Herbie Faye (Actor) .. Cpl. Sam Fender
Born: January 01, 1898
Died: January 01, 1980
Joe E. Ross (Actor) .. Sgt. Rupert Ritzik
Born: March 15, 1905
Died: August 13, 1982
Trivia: Strange but true: Gravel-voiced comic actor Joe E. Ross was once a boy tenor. In fact, while working as a singing waiter in a Bronx eatery at age 16, Ross' lilting voice was known to move hardened gangster types to sentimental tears. After Ross' voice broke (actually it shattered into a million pieces), he found success as a burlesque and nightclub comic, principally in the Miami Beach area. One of the best of the "blue" comics of the 1950s, Ross had to launder his act considerably when cast as mess sergeant Rupert Ritzik in the popular Phil Silvers sitcom You'll Never Get Rich (aka Sergeant Bilko, 1955-59). Series producer Nat Hiken starred Ross in the strikingly similar role of Bronx police officer Gunther Toody on Car 54 Where Are You, which ran from 1961 through 1963. Both Ritzik and Toody--like Ross himself--were born without taste buds (trivia collectors take notice!), both had a long-suffering wife (played by Beatrice Pons) who'd regularly stick her head out the window and shout "Listen, America! My husband is a nut!," and both exclaimed "Ooh! Ooh!" whenever excited. In 1967, Joe E. Ross co-starred with Imogene Coca as a caveman in the monumentally unsuccessful Sherwood Schwartz sitcom It's About Time, then returned to the nightclub circuit, sporadically showing up in bit roles in films as aesthetically diverse as The Love Bug (1968) and Linda Lovelace For President (1975).

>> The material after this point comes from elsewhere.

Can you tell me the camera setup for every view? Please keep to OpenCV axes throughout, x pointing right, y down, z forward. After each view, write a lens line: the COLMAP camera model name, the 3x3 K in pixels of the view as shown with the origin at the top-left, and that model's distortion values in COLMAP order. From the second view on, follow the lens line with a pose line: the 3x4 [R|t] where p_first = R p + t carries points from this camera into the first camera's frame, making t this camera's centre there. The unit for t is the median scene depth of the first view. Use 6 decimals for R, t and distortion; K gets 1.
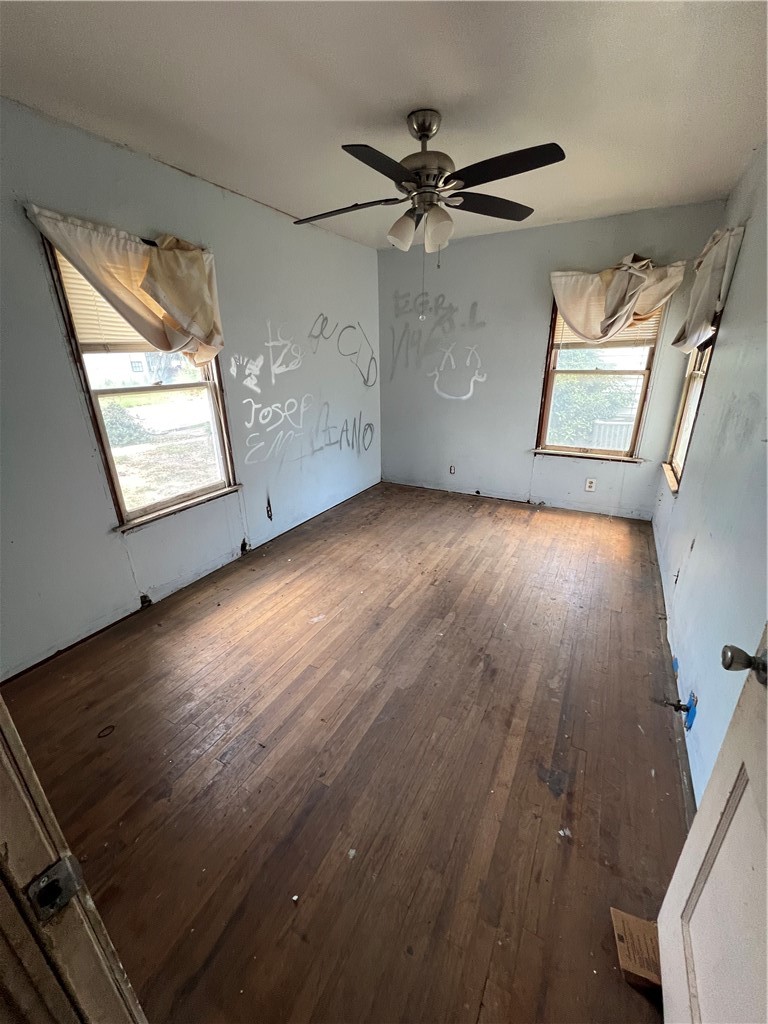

Jory Remus (Actor) .. Mme. Zaboda
Charlotte Rae (Actor) .. Mme. Flossie
Born: April 22, 1926
Died: August 05, 2018
Birthplace: Milwaukee, Wisconsin, United States
Trivia: Even as a teenaged performer with the Shorewood Players, a Milwaukee community-theatre group, Charlotte Rae thrived in playing characters much older than herself. Example: at 16, Charlotte starred as Dolly Gallegher Levi in a Shorewood production of Thornton Wilder's The Merchant of Yonkers (her 28-year-old "Horace Vandergelder" was future Broadway director Morton DaCosta). Following graduation from Northwestern University, Rae made her Broadway bow in 1952's Three Wishes for Jamie. The following year, she scored a hit as Mrs. Peachum in the long-running off-Broadway revival of Brecht and Kurt Weill's Threepenny Opera, and within three years she was portraying the ancient, wizened Mammy Yokum in Li'l Abner. She was a favorite of TV producer Nat Hiken, who hired her for several guest spots on The Phil Silvers Show. In 1961, Hiken cast the 35-year-old Charlotte as middle-aged hausfrau Sylvia Schnauzer, virago wife of officer Leo Schnauzer (played by fiftyish Al Lewis) on Car 54, Where are You? Rae's other TV series credits include the 1950s daytime drama From These Roots, the 1975 Norman Lear sitcom Hot L Baltimore and the 1976 Summer replacement The Rich Little Show. In 1978, Rae was cast as flibbertigibbet housekeeper Mrs. Garrett on the Gary Coleman series Diff'rent Strokes; the character struck such a responsive chord with audiences that she was spun off into her own starring sitcom The Facts of Life, in 1986. Rae remained with Facts as Mrs. Garrett until 1986, by which time she had been nominated for two Emmies (she has also received Obie and Tony nominations; an actual win is long overdue). More recently, Charlotte has provided voices for such animated offerings as Tom and Jerry: The Movie (1993) and TV's Itsy Bitsy Spider. An off-and-on nightclub and revue performer, Charlotte Rae took her one-woman "Broadway highlights" show on the road in 1994. Rae would continue to act in the decades to come, providing the voice of Nanny on the 101 Dalmations animated series, and appearing in films like You Don't Mess with the Zohan.